On appelle cela le metabarcoding. On ajoute le préfixe “meta” à barcoding (identification des espèces grâce à une courte séquence d’ADN standardisée) parce qu’on applique cette technique non pas à un seul organisme, mais à un mélange d’organismes ou d’ADN environnemental contenu dans un échantillon (en l’occurrence pour la mission Bougainville de l’eau de mer filtrée).
L’utilisation de ces barcodes a profondément transformé notre vision du monde microbien. En effet, moins de 1 % des micro-organismes peuvent être cultivés en laboratoire. L’analyse directe de l’ADN environnemental a donc permis d’accéder à une immense biodiversité jusque-là invisible.
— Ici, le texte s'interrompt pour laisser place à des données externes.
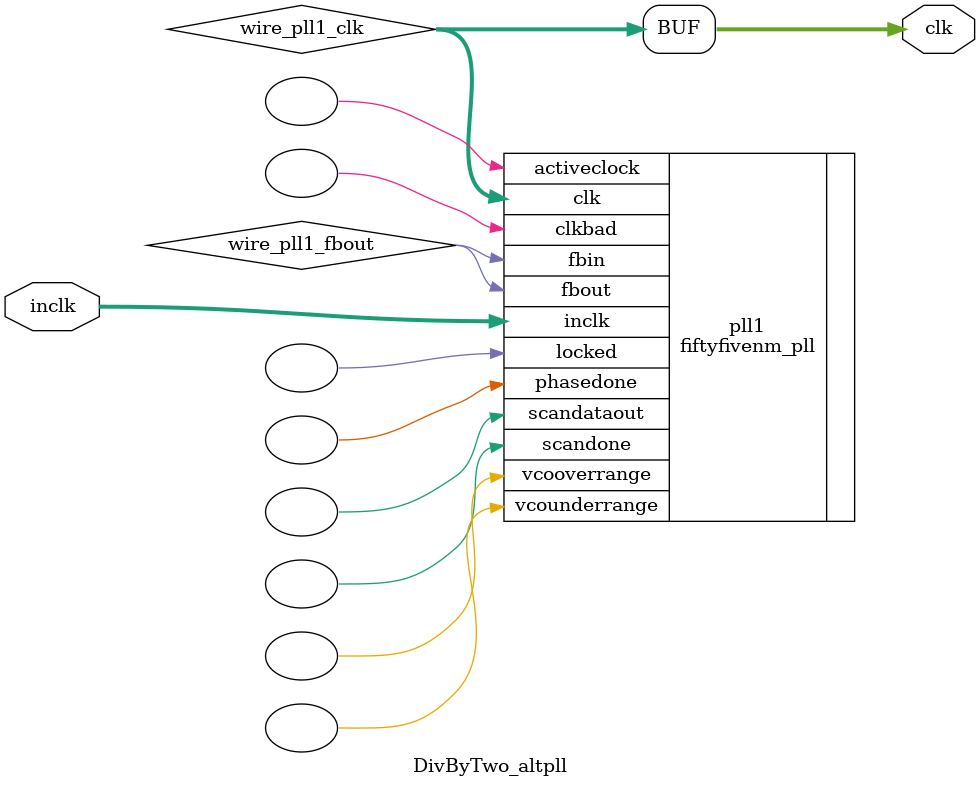
<source format=v>






//synthesis_resources = fiftyfivenm_pll 1 
//synopsys translate_off
`timescale 1 ps / 1 ps
//synopsys translate_on
module  DivByTwo_altpll
	( 
	clk,
	inclk) /* synthesis synthesis_clearbox=1 */;
	output   [4:0]  clk;
	input   [1:0]  inclk;
`ifndef ALTERA_RESERVED_QIS
// synopsys translate_off
`endif
	tri0   [1:0]  inclk;
`ifndef ALTERA_RESERVED_QIS
// synopsys translate_on
`endif

	wire  [4:0]   wire_pll1_clk;
	wire  wire_pll1_fbout;

	fiftyfivenm_pll   pll1
	( 
	.activeclock(),
	.clk(wire_pll1_clk),
	.clkbad(),
	.fbin(wire_pll1_fbout),
	.fbout(wire_pll1_fbout),
	.inclk(inclk),
	.locked(),
	.phasedone(),
	.scandataout(),
	.scandone(),
	.vcooverrange(),
	.vcounderrange()
	`ifndef FORMAL_VERIFICATION
	// synopsys translate_off
	`endif
	,
	.areset(1'b0),
	.clkswitch(1'b0),
	.configupdate(1'b0),
	.pfdena(1'b1),
	.phasecounterselect({3{1'b0}}),
	.phasestep(1'b0),
	.phaseupdown(1'b0),
	.scanclk(1'b0),
	.scanclkena(1'b1),
	.scandata(1'b0)
	`ifndef FORMAL_VERIFICATION
	// synopsys translate_on
	`endif
	);
	defparam
		pll1.bandwidth_type = "auto",
		pll1.clk0_divide_by = 2,
		pll1.clk0_duty_cycle = 50,
		pll1.clk0_multiply_by = 1,
		pll1.clk0_phase_shift = "0",
		pll1.compensate_clock = "clk0",
		pll1.inclk0_input_frequency = 20000,
		pll1.operation_mode = "normal",
		pll1.pll_type = "auto",
		pll1.lpm_type = "fiftyfivenm_pll";
	assign
		clk = {wire_pll1_clk[4:0]};
endmodule //DivByTwo_altpll
//VALID FILE

</source>
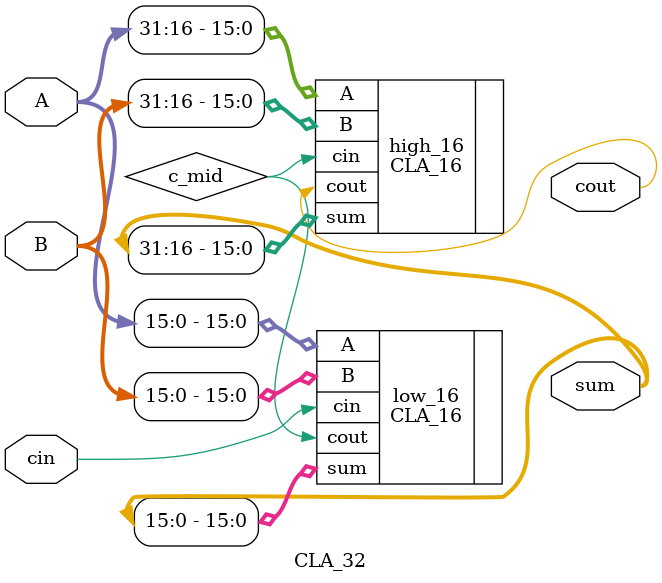
<source format=v>
module CLA_32 (
    input [31:0] A,
    input [31:0] B,
    input cin,
    output [31:0] sum,
    output cout
);
    wire c_mid; //carry signal between the two 16-bit CLAs

    // lower 16 bits (0-15)
    CLA_16 low_16 (
        .A(A[15:0]),
        .B(B[15:0]),
        .cin(cin),
        .sum(sum[15:0]),
        .cout(c_mid)
    );

    // upper 16 bits (16-31)
    CLA_16 high_16 (
        .A(A[31:16]),
        .B(B[31:16]),
        .cin(c_mid),
        .sum(sum[31:16]),
        .cout(cout)
    );

endmodule
</source>
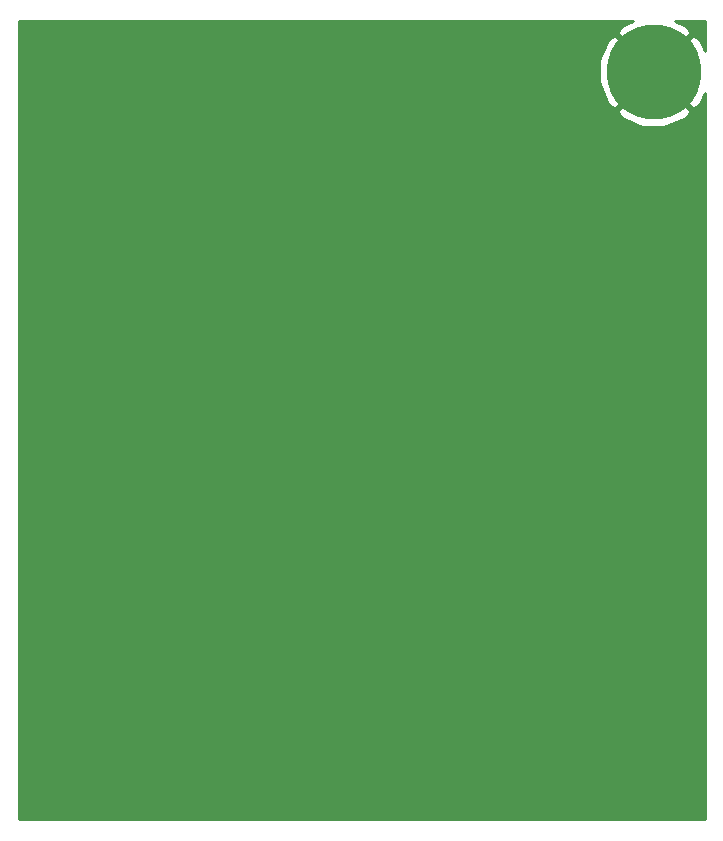
<source format=gtl>
G04 #@! TF.FileFunction,Copper,L1,Top,Signal*
%FSLAX46Y46*%
G04 Gerber Fmt 4.6, Leading zero omitted, Abs format (unit mm)*
G04 Created by KiCad (PCBNEW 4.0.2+dfsg1-stable) date Sun 09 Sep 2018 02:34:44 AM EDT*
%MOMM*%
G01*
G04 APERTURE LIST*
%ADD10C,0.100000*%
%ADD11C,8.000000*%
%ADD12C,0.254000*%
G04 APERTURE END LIST*
D10*
D11*
X126500000Y-37000000D03*
D12*
G36*
X123923381Y-33038402D02*
X123825990Y-33103476D01*
X123361656Y-33682051D01*
X126500000Y-36820395D01*
X129638344Y-33682051D01*
X129174010Y-33103476D01*
X128256407Y-32710000D01*
X130790000Y-32710000D01*
X130790000Y-35244864D01*
X130461598Y-34423381D01*
X130396524Y-34325990D01*
X129817949Y-33861656D01*
X126679605Y-37000000D01*
X129817949Y-40138344D01*
X130396524Y-39674010D01*
X130790000Y-38756407D01*
X130790000Y-100290000D01*
X72710000Y-100290000D01*
X72710000Y-40317949D01*
X123361656Y-40317949D01*
X123825990Y-40896524D01*
X125520672Y-41623218D01*
X127364447Y-41646068D01*
X129076619Y-40961598D01*
X129174010Y-40896524D01*
X129638344Y-40317949D01*
X126500000Y-37179605D01*
X123361656Y-40317949D01*
X72710000Y-40317949D01*
X72710000Y-37864447D01*
X121853932Y-37864447D01*
X122538402Y-39576619D01*
X122603476Y-39674010D01*
X123182051Y-40138344D01*
X126320395Y-37000000D01*
X123182051Y-33861656D01*
X122603476Y-34325990D01*
X121876782Y-36020672D01*
X121853932Y-37864447D01*
X72710000Y-37864447D01*
X72710000Y-32710000D01*
X124744864Y-32710000D01*
X123923381Y-33038402D01*
X123923381Y-33038402D01*
G37*
X123923381Y-33038402D02*
X123825990Y-33103476D01*
X123361656Y-33682051D01*
X126500000Y-36820395D01*
X129638344Y-33682051D01*
X129174010Y-33103476D01*
X128256407Y-32710000D01*
X130790000Y-32710000D01*
X130790000Y-35244864D01*
X130461598Y-34423381D01*
X130396524Y-34325990D01*
X129817949Y-33861656D01*
X126679605Y-37000000D01*
X129817949Y-40138344D01*
X130396524Y-39674010D01*
X130790000Y-38756407D01*
X130790000Y-100290000D01*
X72710000Y-100290000D01*
X72710000Y-40317949D01*
X123361656Y-40317949D01*
X123825990Y-40896524D01*
X125520672Y-41623218D01*
X127364447Y-41646068D01*
X129076619Y-40961598D01*
X129174010Y-40896524D01*
X129638344Y-40317949D01*
X126500000Y-37179605D01*
X123361656Y-40317949D01*
X72710000Y-40317949D01*
X72710000Y-37864447D01*
X121853932Y-37864447D01*
X122538402Y-39576619D01*
X122603476Y-39674010D01*
X123182051Y-40138344D01*
X126320395Y-37000000D01*
X123182051Y-33861656D01*
X122603476Y-34325990D01*
X121876782Y-36020672D01*
X121853932Y-37864447D01*
X72710000Y-37864447D01*
X72710000Y-32710000D01*
X124744864Y-32710000D01*
X123923381Y-33038402D01*
M02*

</source>
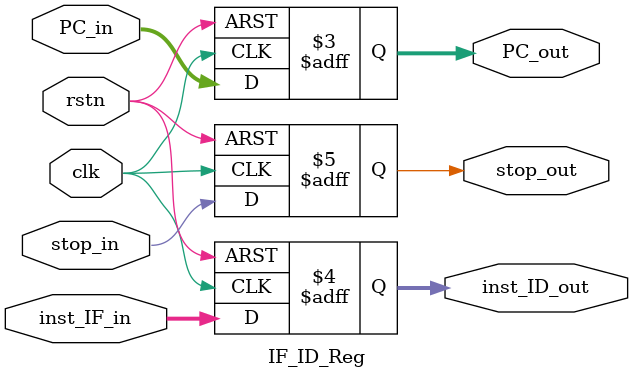
<source format=v>

`timescale 1ns/1ps

module IF_ID_Reg (
    input           clk,
    input           rstn,
    
    input [31:0]    PC_in,
    input [31:0]    inst_IF_in,
    input           stop_in,

    output reg [31:0]   PC_out,
    output reg [31:0]   inst_ID_out,
    output reg          stop_out
);

    always @(posedge clk or negedge rstn) begin
        if (~rstn) begin
            inst_ID_out <= 32'b0;
            stop_out    <= 1'b0;
            PC_out <= 32'b0;
        end
        else begin
            inst_ID_out <= inst_IF_in;
            stop_out    <= stop_in;
            PC_out      <= PC_in;
        end
    end

endmodule
</source>
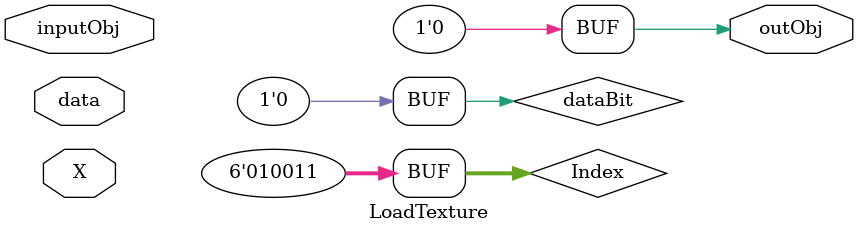
<source format=v>
`timescale 1ns / 1ps
module LoadTexture(
    input [9:0]X,
    input inputObj,
    input [19:0]data,
    output outObj
    );
    reg [5:0]Index;
    reg dataBit;
    initial begin
        dataBit = 0;
        Index = 19;
    end
    
    always @ (X) begin
        if(flag) begin
            
        end
    end
    
    assign outObj = dataBit & inputObj;
endmodule

</source>
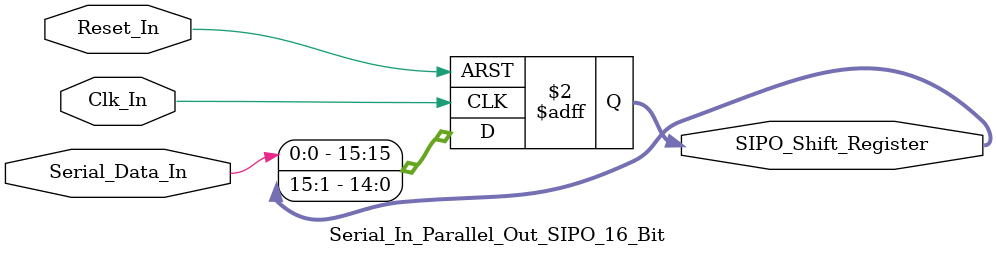
<source format=v>
/*
Verilog Code, to implement a Serial-In-Parallel-Out - SIPO - 16-Bit Shift Register.



Author : Prasad Narayan Ghatol
*/



module Serial_In_Parallel_Out_SIPO_16_Bit (
    input             Clk_In,
    input             Reset_In,

    input             Serial_Data_In,
    output reg [15:0] SIPO_Shift_Register
);



// --------------------------------------------------
// Serial-In-Parallel-Out - SIPO - 16-Bit Shift Register Logic
// --------------------------------------------------
always @ (negedge Clk_In or posedge Reset_In)
    begin
        if (Reset_In)
            begin
                SIPO_Shift_Register <= 16'b0;
            end
        else
            begin
                SIPO_Shift_Register[15] <= Serial_Data_In;
                SIPO_Shift_Register[14] <= SIPO_Shift_Register[15];
                SIPO_Shift_Register[13] <= SIPO_Shift_Register[14];
                SIPO_Shift_Register[12] <= SIPO_Shift_Register[13];
                SIPO_Shift_Register[11] <= SIPO_Shift_Register[12];
                SIPO_Shift_Register[10] <= SIPO_Shift_Register[11];
                SIPO_Shift_Register[9]  <= SIPO_Shift_Register[10];
                SIPO_Shift_Register[8]  <= SIPO_Shift_Register[9];
                SIPO_Shift_Register[7]  <= SIPO_Shift_Register[8];
                SIPO_Shift_Register[6]  <= SIPO_Shift_Register[7];
                SIPO_Shift_Register[5]  <= SIPO_Shift_Register[6];
                SIPO_Shift_Register[4]  <= SIPO_Shift_Register[5];
                SIPO_Shift_Register[3]  <= SIPO_Shift_Register[4];
                SIPO_Shift_Register[2]  <= SIPO_Shift_Register[3];
                SIPO_Shift_Register[1]  <= SIPO_Shift_Register[2];
                SIPO_Shift_Register[0]  <= SIPO_Shift_Register[1];
            end
    end



endmodule
</source>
En milieu marin, la campagne Tara Oceans a notamment révélé qu’environ 30 % de la diversité eucaryote observée n’était associée à aucun organisme connu. Autrement dit, une part considérable de la biodiversité marine reste encore à découvrir. Des programmes comme la mission Bougainville sont essentiels pour mieux comprendre cette diversité encore largement inexplorée.
JEDI, un barcode pour l’arbre du vivant
Cependant, le metabarcoding fait face à plusieurs défis techniques, liés au choix des barcodes moléculaires utilisés. Le nombre de copies du gène dans chaque cellule, la longueur de la séquence analysée ou encore la capacité à distinguer des espèces proches influencent fortement les résultats obtenus.
Au cours des dernières années, plusieurs barcodes de référence ont émergé. Chacun présente des avantages, mais aucun ne permettait jusqu’à récemment de couvrir l’ensemble du vivant, des bactéries aux animaux. Les analyses nécessitent donc l’utilisation de marqueurs différents selon les groupes étudiés.
Des travaux récents ont conduit au développement du barcode JEDI (Joint cellular life-Encompassing DIversity), conçu pour caractériser l’ensemble du spectre du vivant. C’est ce marqueur que nous utilisons dans la mission Bougainville afin d’explorer l’ensemble du spectre de la diversité biologique présente dans les échantillons collectés.